Not only is being a father hard work, it isn’t for everyone.  I’ve caught myself going into full rage frustration with my face getting red, my teeth grinding, and the vein in the center of my forehead about to burst… All because one of my children didn’t turn off their iPad when I asked for the fifth time in two minutes.  With me waiting so they could come and dry some dishes, and they respond with attitude as if I’m ruining their life!  What about my life?  I didn’t dream that in my late 30’s I’d be doing dishes on a Saturday night hoping to be in bed by ten.  Just so that in the morning I can be on their cases again the next day, hunting them down to do homework.  I hate that when I raise my voice, I hear my father’s anger come through in me.  If he were alive today, he’d probably smile smuggly, knowing I did pretty much the same thing to him when I was a child.

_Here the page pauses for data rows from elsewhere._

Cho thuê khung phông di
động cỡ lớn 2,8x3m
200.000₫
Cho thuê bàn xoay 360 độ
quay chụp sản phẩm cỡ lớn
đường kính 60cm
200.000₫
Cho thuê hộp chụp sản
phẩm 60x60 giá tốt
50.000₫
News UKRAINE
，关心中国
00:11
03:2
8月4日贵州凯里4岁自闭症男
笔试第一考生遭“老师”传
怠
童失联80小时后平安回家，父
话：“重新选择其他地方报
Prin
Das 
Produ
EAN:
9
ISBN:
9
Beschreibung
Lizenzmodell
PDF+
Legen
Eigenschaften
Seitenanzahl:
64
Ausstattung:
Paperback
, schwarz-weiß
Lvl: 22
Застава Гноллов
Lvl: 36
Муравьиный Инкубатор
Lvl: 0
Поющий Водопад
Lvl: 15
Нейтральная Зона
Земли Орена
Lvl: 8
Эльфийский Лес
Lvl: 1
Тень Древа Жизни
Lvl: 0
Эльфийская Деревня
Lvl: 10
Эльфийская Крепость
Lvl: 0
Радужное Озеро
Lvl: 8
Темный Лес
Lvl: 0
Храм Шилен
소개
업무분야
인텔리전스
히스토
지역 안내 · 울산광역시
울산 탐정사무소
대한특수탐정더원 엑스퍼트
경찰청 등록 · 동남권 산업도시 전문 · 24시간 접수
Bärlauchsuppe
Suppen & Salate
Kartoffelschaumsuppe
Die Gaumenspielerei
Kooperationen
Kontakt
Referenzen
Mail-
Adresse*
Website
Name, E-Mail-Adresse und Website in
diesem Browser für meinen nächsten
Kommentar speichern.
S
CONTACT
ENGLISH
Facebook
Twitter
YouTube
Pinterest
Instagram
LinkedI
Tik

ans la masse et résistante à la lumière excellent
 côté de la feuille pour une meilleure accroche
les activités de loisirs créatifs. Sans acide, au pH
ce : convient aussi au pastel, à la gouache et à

I am doing my best to make a good life for my children.  I’d like to protect them from the mistakes I made growing up.  I want them to be fully functioning contributing members of society when they grow up.  Being a father is also fantastic.  I see my children accomplish more than I could have anticipated.  I love bragging about my children.  They sometimes bring me gifts and are always on the lookout for something dad would like.  

I often see a bit of myself come out in my son’s behavior.  I hope that through his eyes, he sees a man doing his best with what he has.  My daughters both test my patience and can pull on my heartstrings and manipulate me easily.  That being said, I do hope that my daughters see what a man should be by how I treat my wife and how I treat them.  

I hope one day they each of my kids have kids of their own, so that I can smile smuggly as the circle of life continues.